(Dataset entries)

[Start of section]

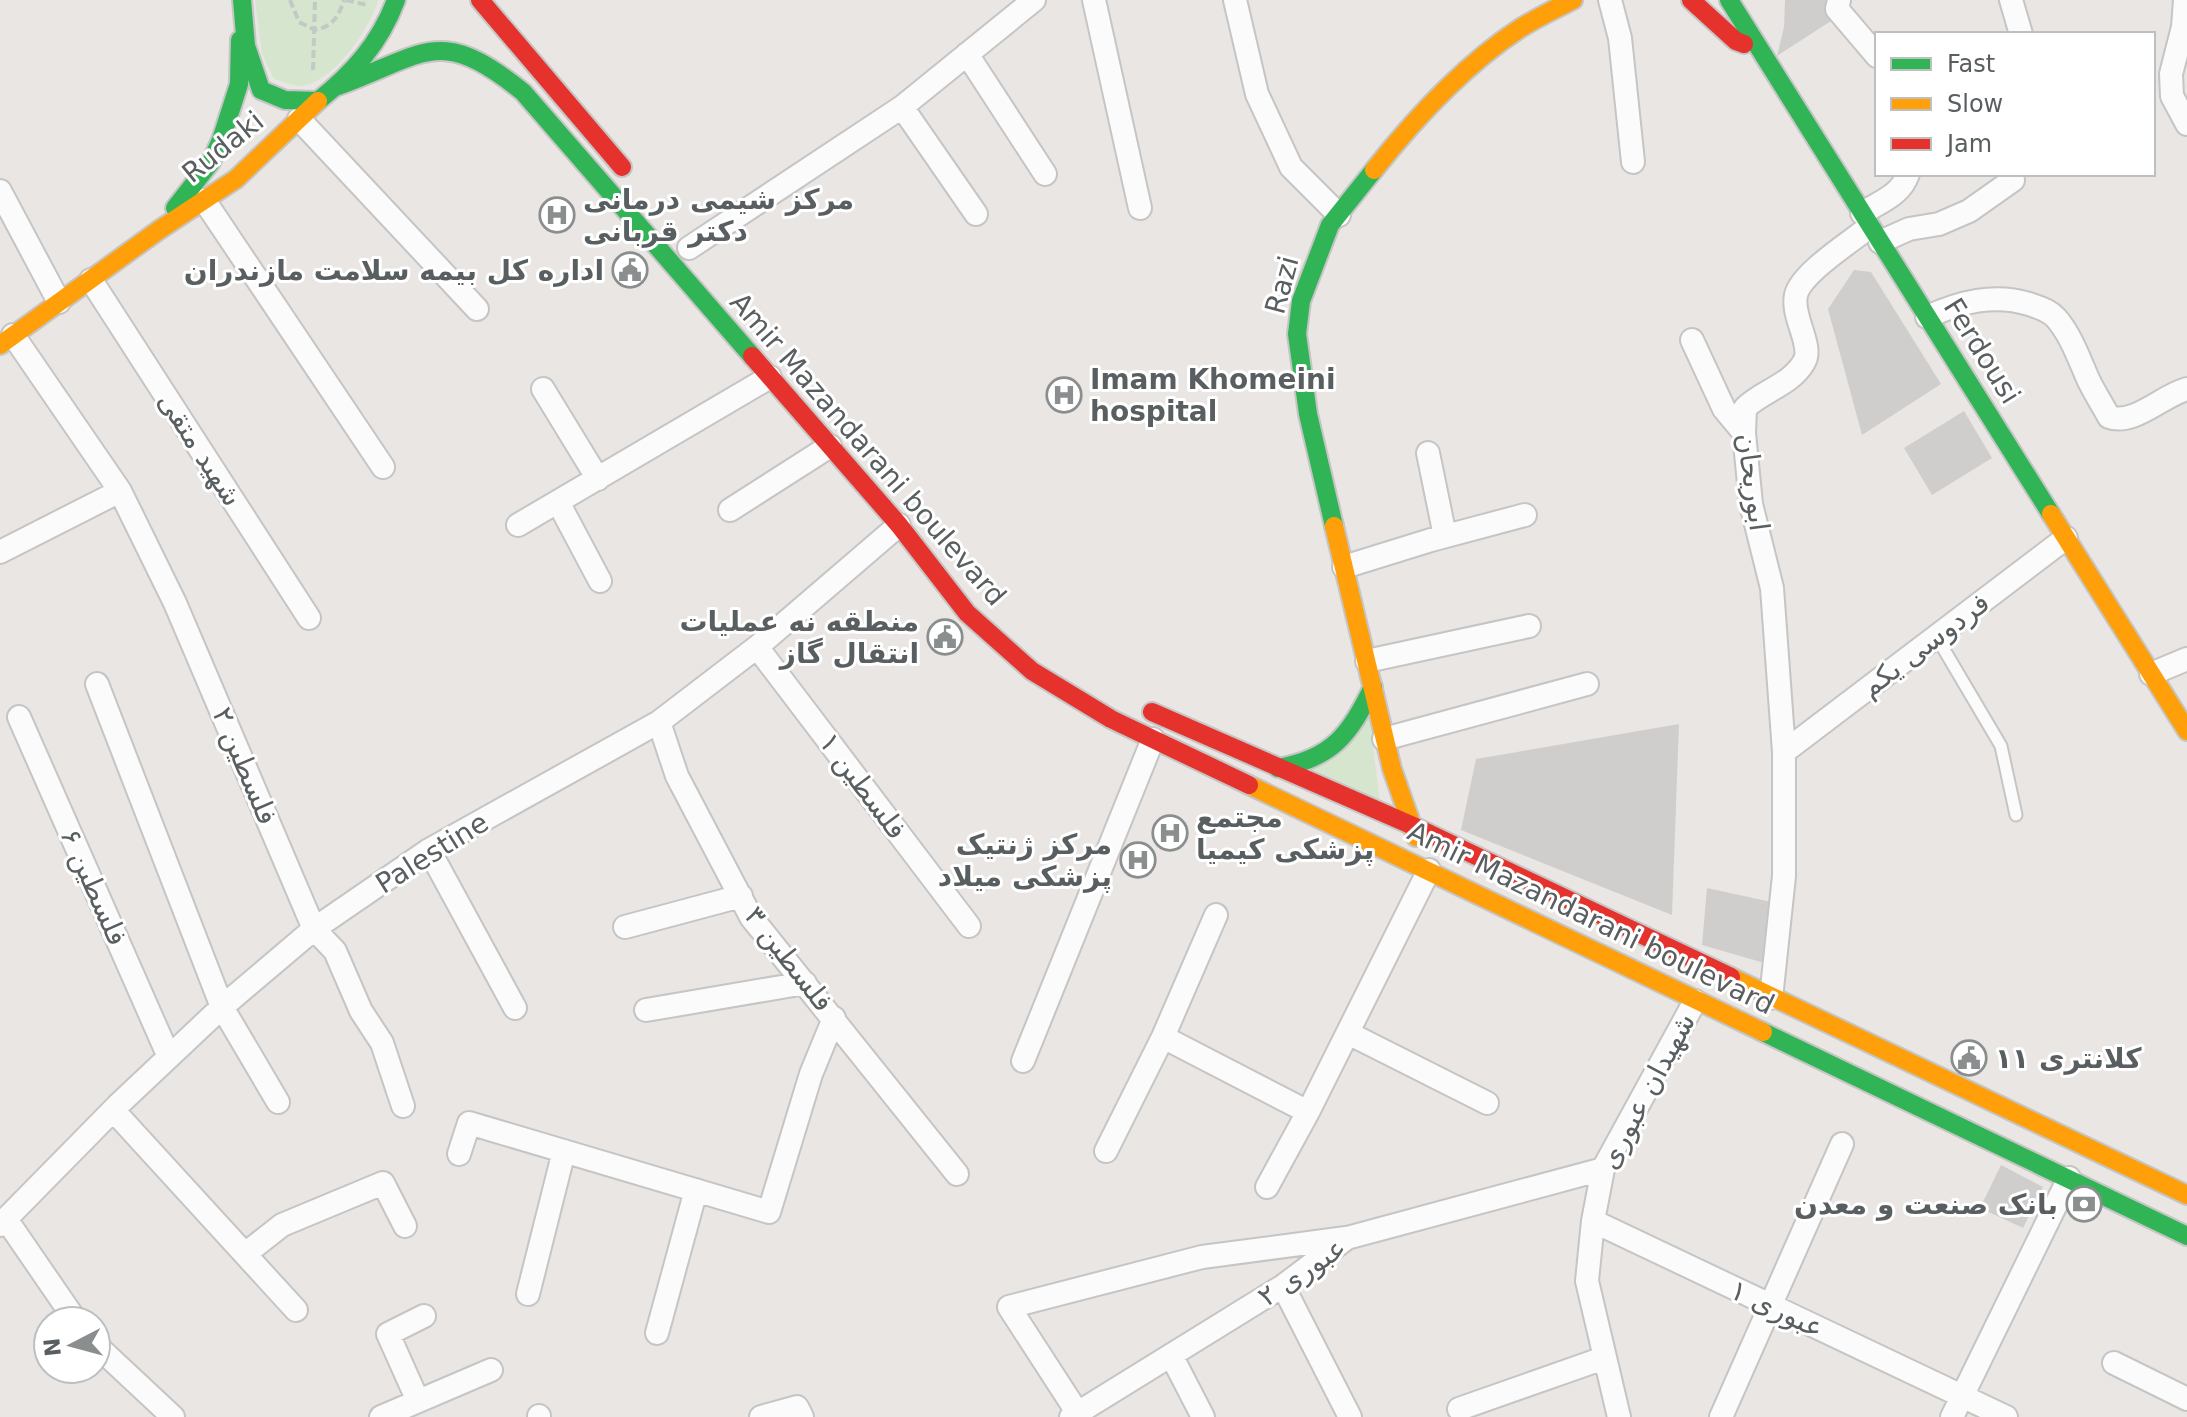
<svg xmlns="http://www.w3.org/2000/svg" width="2187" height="1417" viewBox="0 0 2187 1417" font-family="'DejaVu Sans','Noto Sans Arabic',sans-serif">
<rect width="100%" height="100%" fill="#e9e6e3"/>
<!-- green -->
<path fill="#d6e5ce" d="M255,0h123c-7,28 -47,86 -79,86 -8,-1 -18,-5 -25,-7l-12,-25z
M1369,711l11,94 -73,-33z"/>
<!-- building -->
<path fill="#d0cecd" d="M1785,0h46l-2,5 2,16 -54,35 7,-29z
M1854,270l17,2 70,112 -79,51 -34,-126z
M1964,411l28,47 -60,37 -28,-47z
M1679,724l-7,191 -211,-85 15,-71z
M1707,888l69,15 -8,61 -66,-19z
M2001,1165l42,22 -20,41 -43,-20z"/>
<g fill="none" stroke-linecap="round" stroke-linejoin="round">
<defs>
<path id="lane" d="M1936,636l65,110 15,69"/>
<path id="street" d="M1094,0l46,208
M1235,0l22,94 34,73 48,48
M1610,0l10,38 13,124
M1839,0l-2,9 40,47
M2011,0l10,34
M2185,0l-2,27 -12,47 1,22 15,28
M967,54l78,120
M902,107l74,107
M299,119l178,190
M0,191l59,111
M204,200l179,267
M1862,213c18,-11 39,-18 46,-39
M1880,242l29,-13 30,-5 30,-13 44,-31
M689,248l213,-141 132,-107
M91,280l218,338
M1927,317c33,-15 67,-24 102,-13 11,4 20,6 27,14 15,17 23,41 32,61 6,13 14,25 21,38 25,9 54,-22 78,-28
M13,335l107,156 55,112 139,326 21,22 26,60 21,32 21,63
M1692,340l32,69 20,24
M543,389l55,90
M1428,453l17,83
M558,502l42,79
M730,510l100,-64
M518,525l252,-148
M0,552l120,-61
M1344,567l87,-27 94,-25
M757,647l212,279
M1367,661l162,-35
M2151,674l36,-15
M97,684l125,323 56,95
M19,717l150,340
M659,722l18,54 74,141 206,257
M1384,739l203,-55
M1784,752l282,-214
M429,850l86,158
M625,927l116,-31
M1771,998l13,-122v-124l-12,-164 -21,-84 -7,-71 1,-25c17,-17 46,-23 59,-46 10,-16 -13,-45 -8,-67 5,-22 55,-53 73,-68
M646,1010l159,-27
M1348,1033l139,70
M1163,1037l145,75
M1023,1061l130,-322
M113,1110l183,200
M1106,1151l57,-114 53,-122
M459,1154l10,-31 300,89 42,-138 23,-56
M1267,1187l41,-75 121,-242
M6,1219l70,102
M1593,1221l413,196
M0,1225l118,-120 104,-98 92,-78 115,-79 230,-128 98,-75 142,-122
M245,1254l37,-29 101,-42 22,43
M1283,1286l67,131
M528,1294l36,-143
M657,1333l39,-143
M96,1345l77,72
M1171,1355l32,62
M2114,1363l73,36
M418,1401l-30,-67 36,-18
M1459,1409l145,-51
M1077,1412l-68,-105 193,-50 144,-19
M539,1416v1
M381,1417l110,-47
M761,1417l36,-10 5,10
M1071,1417l212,-131 64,-48 256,-69
M1619,1417l-32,-136 6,-60 10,-52 92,-168
M1721,1417l121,-273
M1952,1417l117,-239"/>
<path id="fast" d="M242,0l4,46 15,44 24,10 33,1c35,-28 62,-58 78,-101
M1729,0l322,514
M338,86c88,-32 101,-62 185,6l229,264
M175,208l36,-46 10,-22 18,-56 1,-44
M1334,526l-26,-112 -11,-80 4,-33 29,-76 44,-55
M1278,768c55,-10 71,-33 95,-81
M1763,1032l424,204"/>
<path id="slow" d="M1374,170c42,-53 89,-104 145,-141 17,-11 36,-20 54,-29
M0,345l159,-115 77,-51 82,-78
M2051,514l136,217
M1334,526l58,243 24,68
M1249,785l514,247
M1731,977l456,218"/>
<path id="jam" d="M480,0l142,167
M1691,0l45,41 8,3
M752,356l147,169 68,88 65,58 79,48 138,66
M1152,712l259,113 320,152"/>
</defs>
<!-- lane casing -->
<use href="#lane" stroke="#c4c5c4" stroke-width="15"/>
<!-- street casing -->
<use href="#street" stroke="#c4c5c4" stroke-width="26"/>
<!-- fast casing -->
<use href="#fast" stroke="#c5c5c5" stroke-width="22"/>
<!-- slow casing -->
<use href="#slow" stroke="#c5c5c5" stroke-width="22"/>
<!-- jam casing -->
<use href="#jam" stroke="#c5c5c5" stroke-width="22"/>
<!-- path -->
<path stroke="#c3c9c4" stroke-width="4" stroke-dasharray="8 4" stroke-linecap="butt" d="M290,0l9,22 16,8c18,-4 23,-12 29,-30
M346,0l21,5
M313,70l2,-70"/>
<!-- lane -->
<use href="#lane" stroke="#fcfbfb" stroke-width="11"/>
<!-- street -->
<use href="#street" stroke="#fcfbfb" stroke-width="22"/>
<!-- fast -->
<use href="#fast" stroke="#30b455" stroke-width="18"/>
<!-- slow -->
<use href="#slow" stroke="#ff9f0a" stroke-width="18"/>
<!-- jam -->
<use href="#jam" stroke="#e5322d" stroke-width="18"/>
</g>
<!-- icons -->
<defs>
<symbol id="hospital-ring" viewBox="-11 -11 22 22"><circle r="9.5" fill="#fff" stroke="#8b8e8e" stroke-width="1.5"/><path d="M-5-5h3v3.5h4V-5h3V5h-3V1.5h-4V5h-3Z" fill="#8b8e8e"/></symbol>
<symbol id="civic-ring" viewBox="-11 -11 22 22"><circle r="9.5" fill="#fff" stroke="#8b8e8e" stroke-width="1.5"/><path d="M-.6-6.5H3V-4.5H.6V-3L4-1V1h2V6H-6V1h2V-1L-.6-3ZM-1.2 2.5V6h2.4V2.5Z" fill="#8b8e8e"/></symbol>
<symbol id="bank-ring" viewBox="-11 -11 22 22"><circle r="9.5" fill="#fff" stroke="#8b8e8e" stroke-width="1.5"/><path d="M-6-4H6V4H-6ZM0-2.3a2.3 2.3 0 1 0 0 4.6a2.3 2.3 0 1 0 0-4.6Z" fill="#8b8e8e"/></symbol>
</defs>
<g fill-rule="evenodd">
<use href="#hospital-ring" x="537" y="195" width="40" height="40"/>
<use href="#civic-ring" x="610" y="250" width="40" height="40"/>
<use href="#hospital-ring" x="1044" y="375" width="40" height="40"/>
<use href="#civic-ring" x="925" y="617" width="40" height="40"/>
<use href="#hospital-ring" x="1150" y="813" width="40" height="40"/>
<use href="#hospital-ring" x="1118" y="840" width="40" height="40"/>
<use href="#civic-ring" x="1949" y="1038" width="40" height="40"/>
<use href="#bank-ring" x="2064" y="1184" width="40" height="40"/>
</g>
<g text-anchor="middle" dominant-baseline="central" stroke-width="6" stroke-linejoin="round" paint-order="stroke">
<!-- street labels -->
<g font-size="28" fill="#595f61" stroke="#fff">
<text transform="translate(223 147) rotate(-39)">Rudaki</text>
<text transform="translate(1282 285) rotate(-75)">Razi</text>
<text transform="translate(1982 351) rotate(58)">Ferdousi</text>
<text transform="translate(200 449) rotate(57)">شهید متقی</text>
<text transform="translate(868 449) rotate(49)">Amir Mazandarani boulevard</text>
<text transform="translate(1753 482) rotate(82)">ابوریحان</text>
<text transform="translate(1925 645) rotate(-37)">فردوسی یکم</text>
<text transform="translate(245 766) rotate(67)">فلسطین ۲</text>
<text transform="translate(863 786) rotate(53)">فلسطین ۱</text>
<text transform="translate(432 853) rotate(-32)">Palestine</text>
<text transform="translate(94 887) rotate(66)">فلسطین ۶</text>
<text transform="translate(1591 918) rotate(26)">Amir Mazandarani boulevard</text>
<text transform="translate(789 959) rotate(52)">فلسطین ۳</text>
<text transform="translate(1647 1091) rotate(-62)">شهیدان عبوری</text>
<text transform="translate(1302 1272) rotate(-34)">عبوری ۲</text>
<text transform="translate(1777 1309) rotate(25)">عبوری ۱</text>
</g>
<!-- poi labels -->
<g font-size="28" font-weight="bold" fill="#595f61" stroke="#fff" text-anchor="start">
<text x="583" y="199">مرکز شیمی درمانی<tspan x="583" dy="32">دکتر قربانی</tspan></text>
<text x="604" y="270" text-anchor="end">اداره کل بیمه سلامت مازندران</text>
<text x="1090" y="379">Imam Khomeini<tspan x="1090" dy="32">hospital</tspan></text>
<text x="919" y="621" text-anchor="end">منطقه نه عملیات<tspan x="919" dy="32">انتقال گاز</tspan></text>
<text x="1196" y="817">مجتمع<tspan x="1196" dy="32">پزشکی کیمیا</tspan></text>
<text x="1112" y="844" text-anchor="end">مرکز ژنتیک<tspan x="1112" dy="32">پزشکی میلاد</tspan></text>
<text x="1995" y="1058">کلانتری ۱۱</text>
<text x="2058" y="1204" text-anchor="end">بانک صنعت و معدن</text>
</g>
</g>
<!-- legend -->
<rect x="1875" y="32" width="280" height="144" fill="#ffffff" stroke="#bdbfc0" stroke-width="2"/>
<rect x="1891" y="58" width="40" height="12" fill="#30b455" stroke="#bdbfc0" stroke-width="2"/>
<text x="1947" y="72" font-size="24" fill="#595f61">Fast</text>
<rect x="1891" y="98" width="40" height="12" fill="#ff9f0a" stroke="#bdbfc0" stroke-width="2"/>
<text x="1947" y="112" font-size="24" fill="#595f61">Slow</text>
<rect x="1891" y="138" width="40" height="12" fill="#e5322d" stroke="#bdbfc0" stroke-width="2"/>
<text x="1947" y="152" font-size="24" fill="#595f61">Jam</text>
<!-- north arrow -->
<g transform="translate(72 1345) rotate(264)"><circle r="38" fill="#ffffff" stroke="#bdbfc0" stroke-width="2"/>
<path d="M0-6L14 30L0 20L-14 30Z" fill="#8b8e8e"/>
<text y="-12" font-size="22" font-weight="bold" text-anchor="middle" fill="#595f61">N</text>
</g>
</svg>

[End of section]

● WHAT IS REQUIRED:
Will you return exactly the lines above from the one with "2,16 -54,35 7,-29z" down to the one with "M558,502l42,79", counting both as part of the range?

● SOLUTION TO THIS EXERCISE:
<path fill="#d0cecd" d="M1785,0h46l-2,5 2,16 -54,35 7,-29z
M1854,270l17,2 70,112 -79,51 -34,-126z
M1964,411l28,47 -60,37 -28,-47z
M1679,724l-7,191 -211,-85 15,-71z
M1707,888l69,15 -8,61 -66,-19z
M2001,1165l42,22 -20,41 -43,-20z"/>
<g fill="none" stroke-linecap="round" stroke-linejoin="round">
<defs>
<path id="lane" d="M1936,636l65,110 15,69"/>
<path id="street" d="M1094,0l46,208
M1235,0l22,94 34,73 48,48
M1610,0l10,38 13,124
M1839,0l-2,9 40,47
M2011,0l10,34
M2185,0l-2,27 -12,47 1,22 15,28
M967,54l78,120
M902,107l74,107
M299,119l178,190
M0,191l59,111
M204,200l179,267
M1862,213c18,-11 39,-18 46,-39
M1880,242l29,-13 30,-5 30,-13 44,-31
M689,248l213,-141 132,-107
M91,280l218,338
M1927,317c33,-15 67,-24 102,-13 11,4 20,6 27,14 15,17 23,41 32,61 6,13 14,25 21,38 25,9 54,-22 78,-28
M13,335l107,156 55,112 139,326 21,22 26,60 21,32 21,63
M1692,340l32,69 20,24
M543,389l55,90
M1428,453l17,83
M558,502l42,79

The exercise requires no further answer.